[Dataset entries]
──────────────────────────────

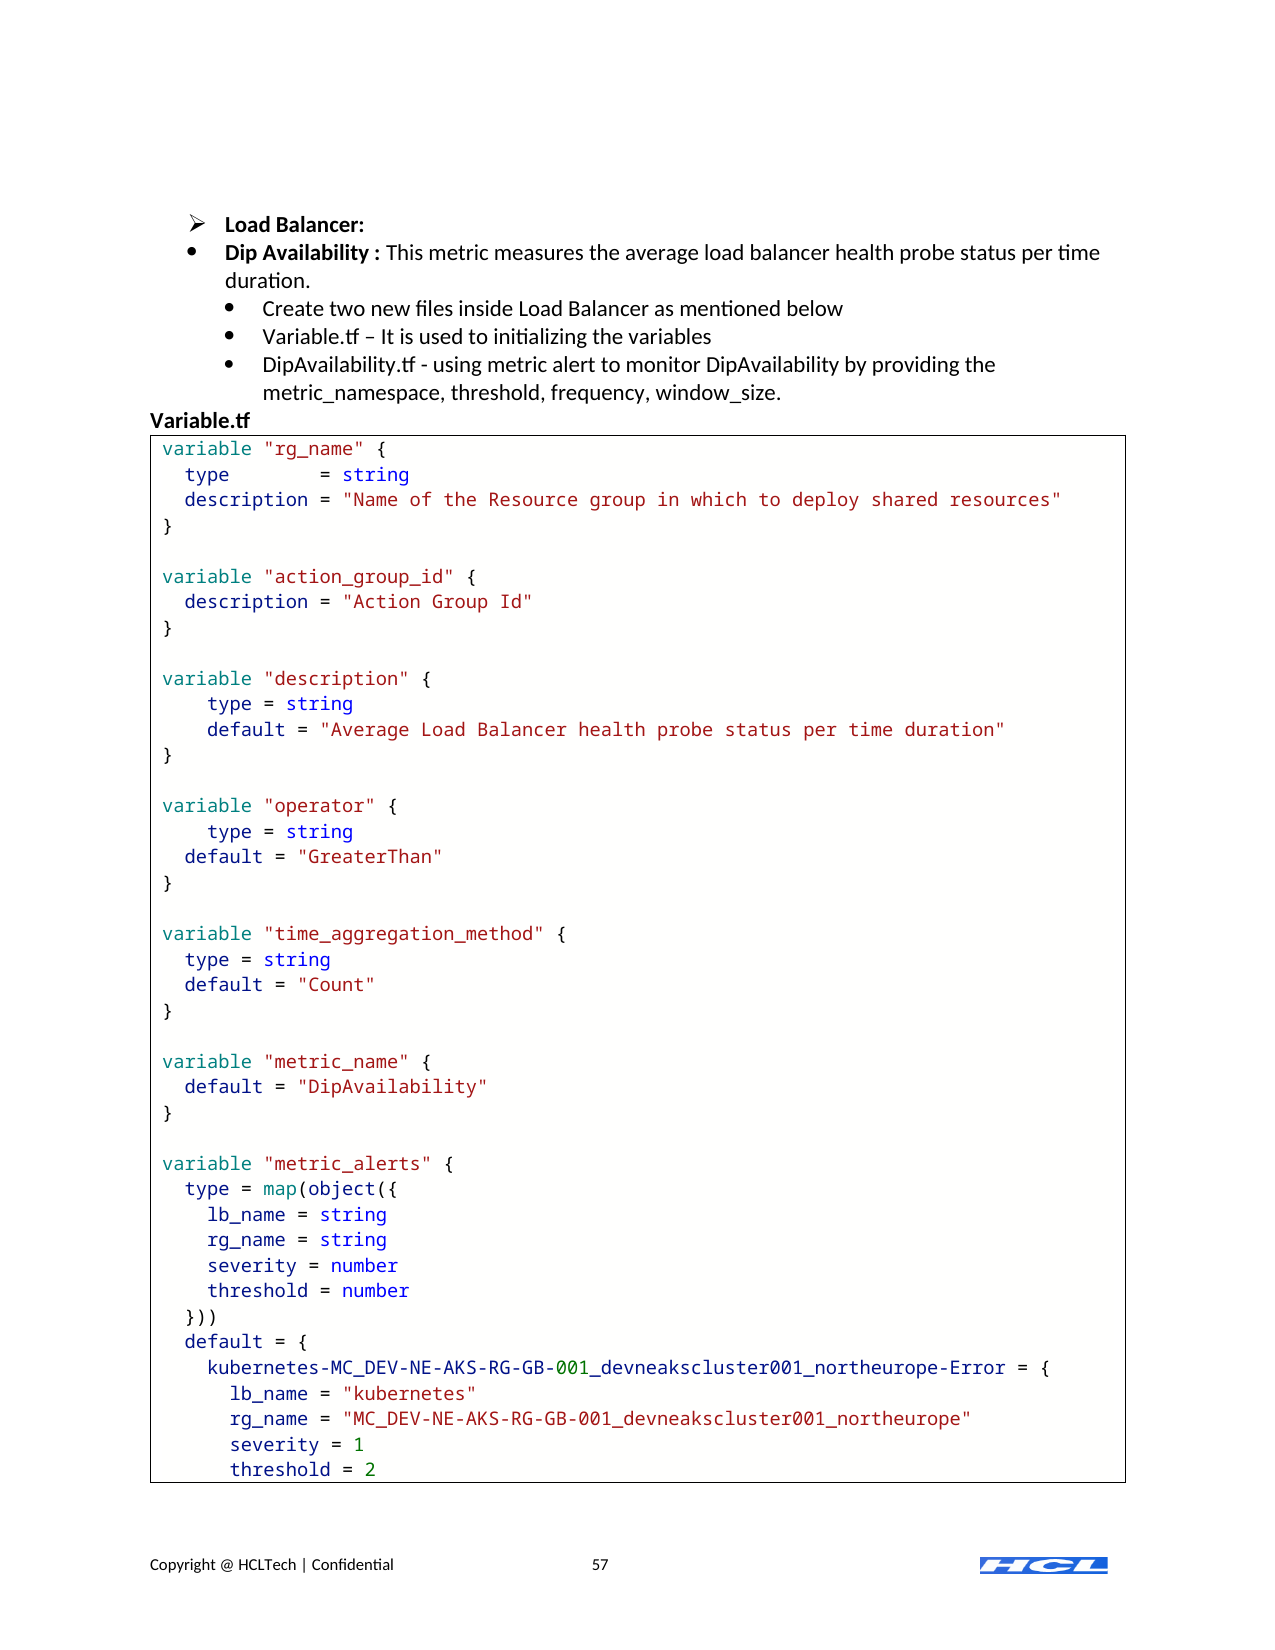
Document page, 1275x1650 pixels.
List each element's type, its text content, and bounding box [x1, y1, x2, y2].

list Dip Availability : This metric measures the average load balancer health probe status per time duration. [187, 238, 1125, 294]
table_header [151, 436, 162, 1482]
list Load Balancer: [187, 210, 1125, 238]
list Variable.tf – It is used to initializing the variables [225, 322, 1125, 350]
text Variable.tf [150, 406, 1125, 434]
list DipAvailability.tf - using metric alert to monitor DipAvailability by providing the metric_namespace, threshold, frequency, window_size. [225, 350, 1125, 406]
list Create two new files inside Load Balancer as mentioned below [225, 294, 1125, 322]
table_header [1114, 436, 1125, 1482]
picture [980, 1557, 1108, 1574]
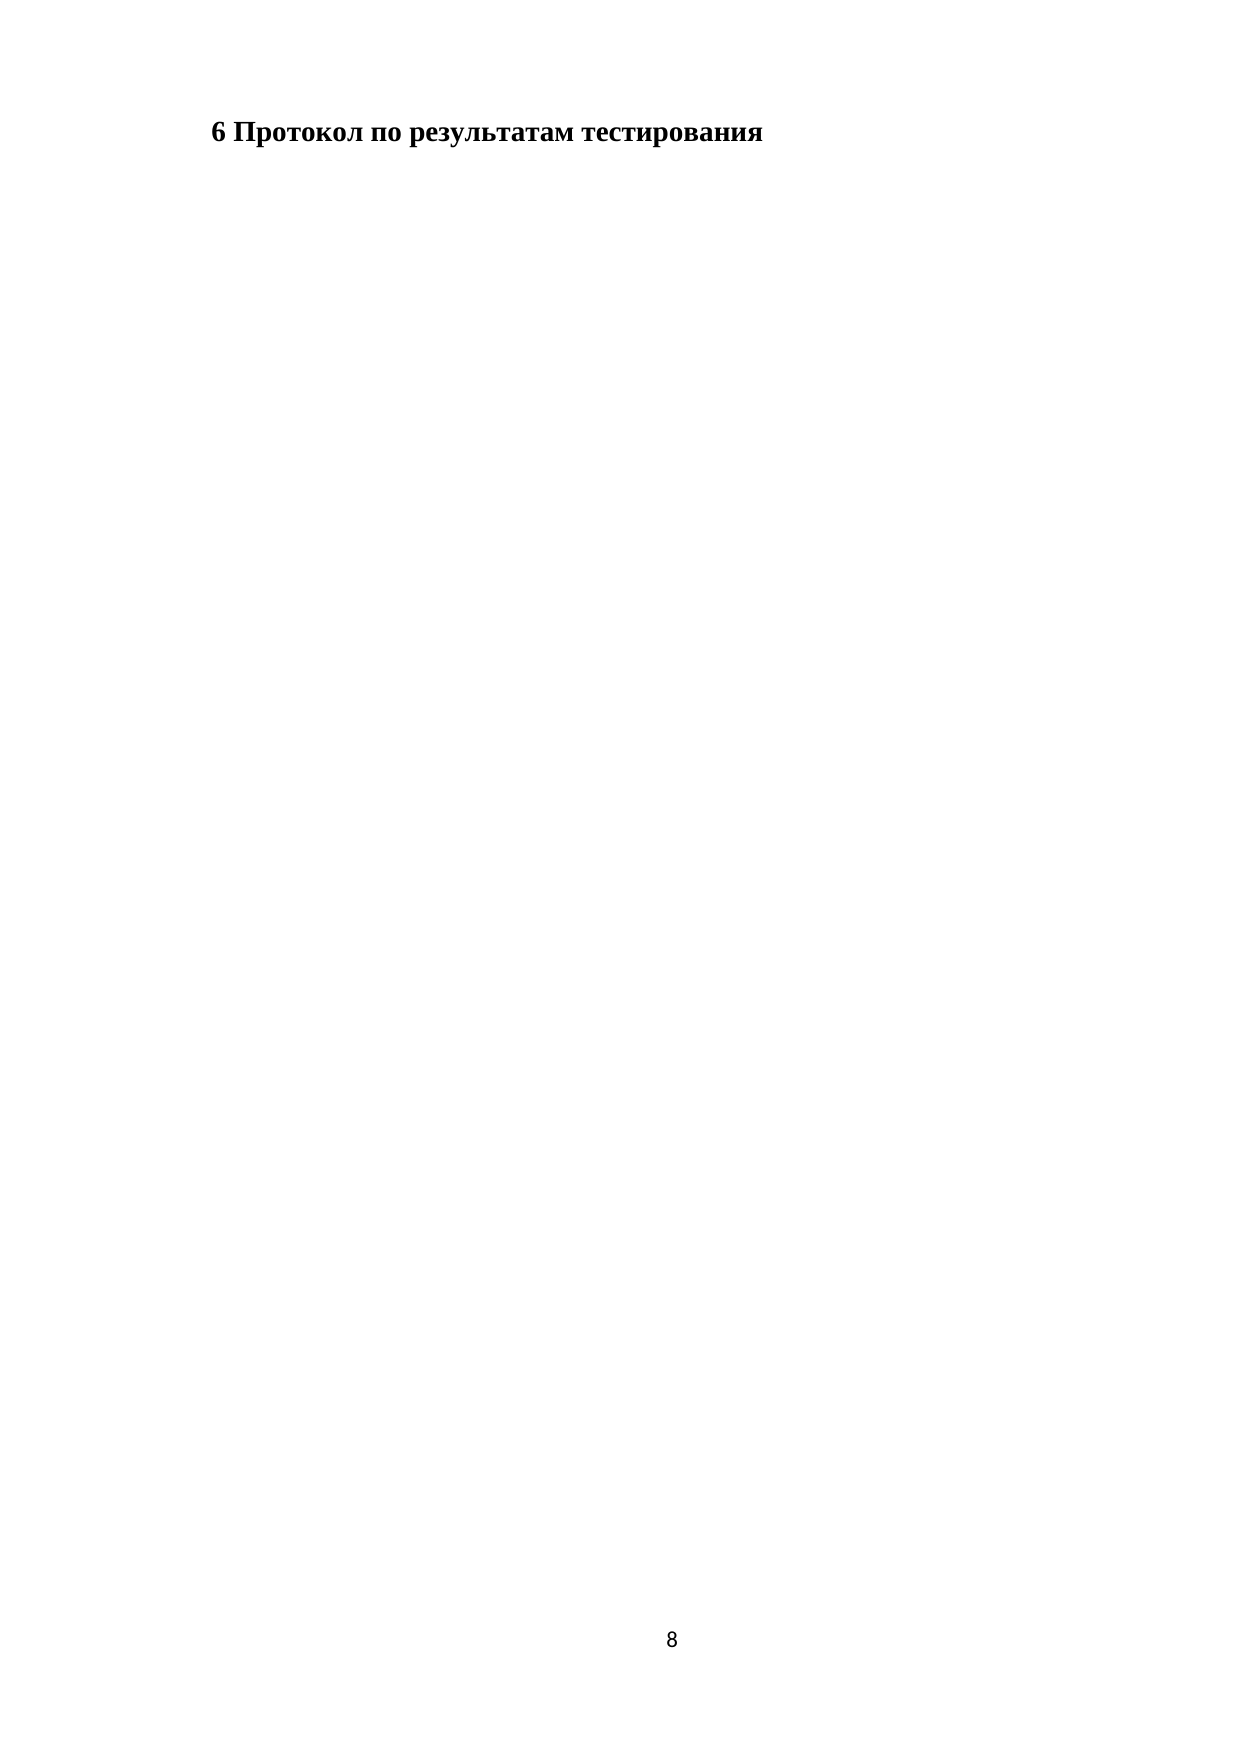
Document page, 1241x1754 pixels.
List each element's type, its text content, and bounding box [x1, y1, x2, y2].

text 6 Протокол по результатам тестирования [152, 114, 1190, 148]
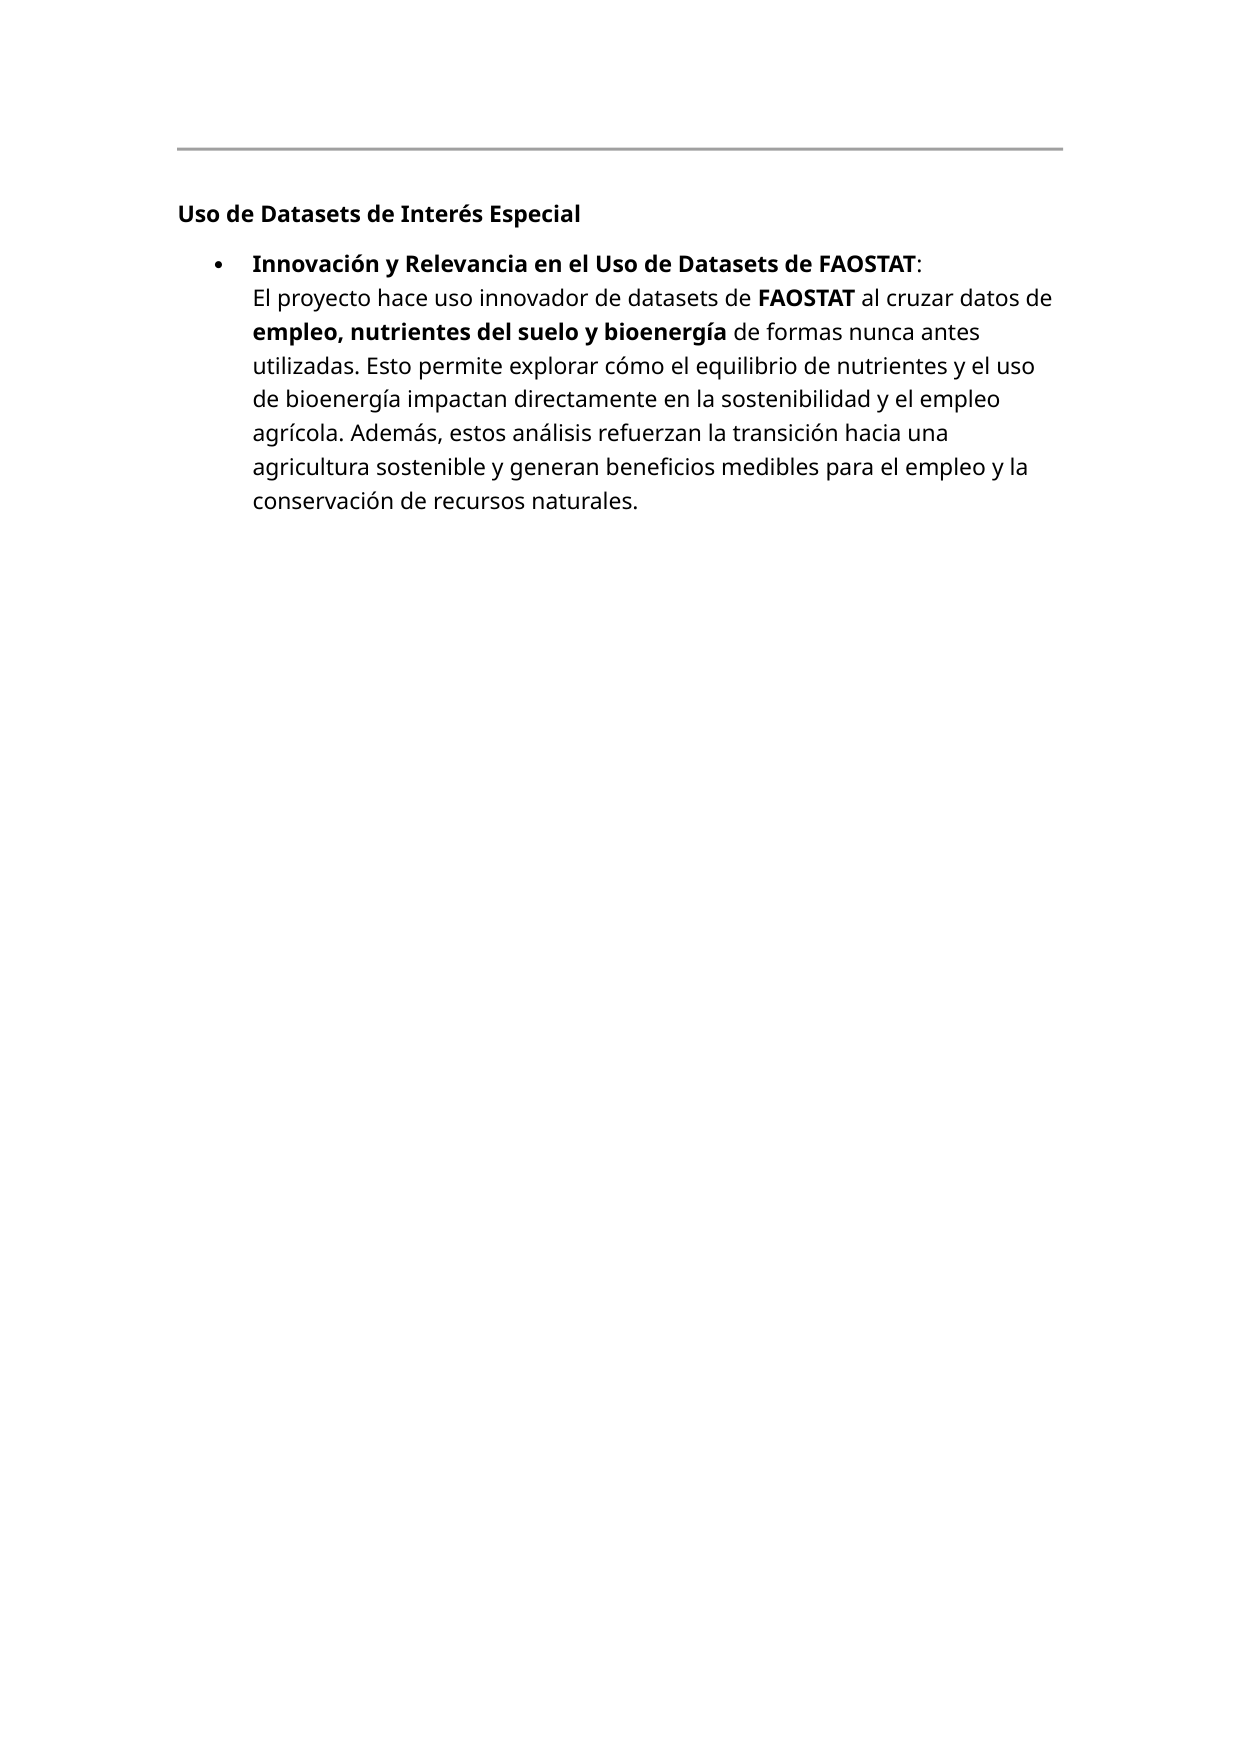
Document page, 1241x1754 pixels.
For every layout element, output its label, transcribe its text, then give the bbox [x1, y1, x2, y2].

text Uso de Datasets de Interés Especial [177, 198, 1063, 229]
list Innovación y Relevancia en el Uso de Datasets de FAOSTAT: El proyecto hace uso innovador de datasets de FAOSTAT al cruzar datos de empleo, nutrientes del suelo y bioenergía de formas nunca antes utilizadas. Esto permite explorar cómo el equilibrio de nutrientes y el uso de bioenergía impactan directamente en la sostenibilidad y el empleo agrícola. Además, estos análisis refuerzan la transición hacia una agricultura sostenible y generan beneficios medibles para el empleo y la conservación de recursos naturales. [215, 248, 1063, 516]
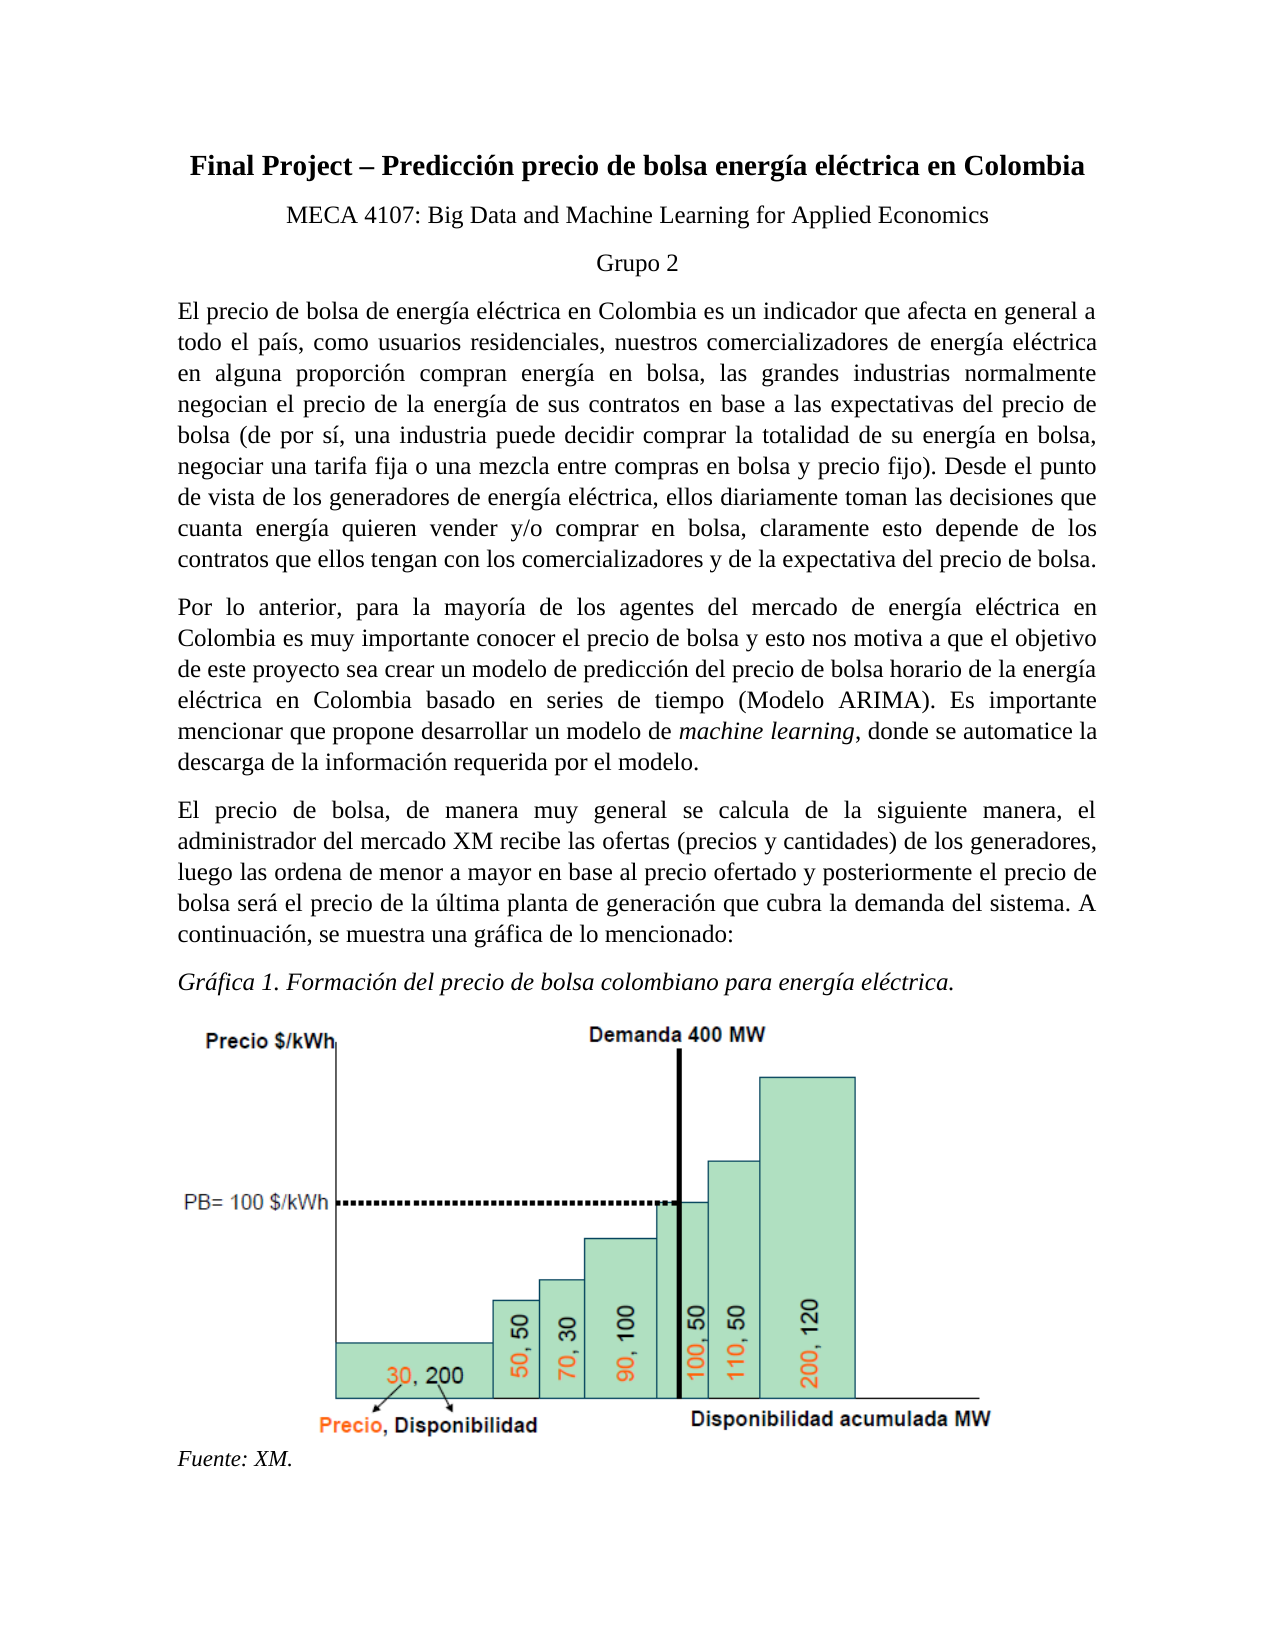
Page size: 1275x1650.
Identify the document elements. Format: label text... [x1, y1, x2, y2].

──────────────────────────────

The copy must include every record exactly and none of the pictures.

Document page, 1275x1650 pixels.
List each element's type, its text content, and bounding box [x1, y1, x2, y2].

list Dip Availability : This metric measures the average load balancer health probe status per time duration. [187, 238, 1125, 294]
table_header [151, 436, 162, 1482]
list Load Balancer: [187, 210, 1125, 238]
list Variable.tf – It is used to initializing the variables [225, 322, 1125, 350]
text Variable.tf [150, 406, 1125, 434]
list DipAvailability.tf - using metric alert to monitor DipAvailability by providing the metric_namespace, threshold, frequency, window_size. [225, 350, 1125, 406]
list Create two new files inside Load Balancer as mentioned below [225, 294, 1125, 322]
table_header [1114, 436, 1125, 1482]
picture [980, 1557, 1108, 1574]
Document page, 1241x1754 pixels.
List each element's type, its text content, and bounding box [x1, y1, x2, y2].

text 6 Протокол по результатам тестирования [152, 114, 1190, 148]
Document page, 1241x1754 pixels.
For every layout element, output its label, transcribe its text, then give the bbox [x1, y1, x2, y2].

text Uso de Datasets de Interés Especial [177, 198, 1063, 229]
list Innovación y Relevancia en el Uso de Datasets de FAOSTAT: El proyecto hace uso innovador de datasets de FAOSTAT al cruzar datos de empleo, nutrientes del suelo y bioenergía de formas nunca antes utilizadas. Esto permite explorar cómo el equilibrio de nutrientes y el uso de bioenergía impactan directamente en la sostenibilidad y el empleo agrícola. Además, estos análisis refuerzan la transición hacia una agricultura sostenible y generan beneficios medibles para el empleo y la conservación de recursos naturales. [215, 248, 1063, 516]
Page size: 1275x1650.
Identify the document elements. Format: label text... [x1, y1, x2, y2].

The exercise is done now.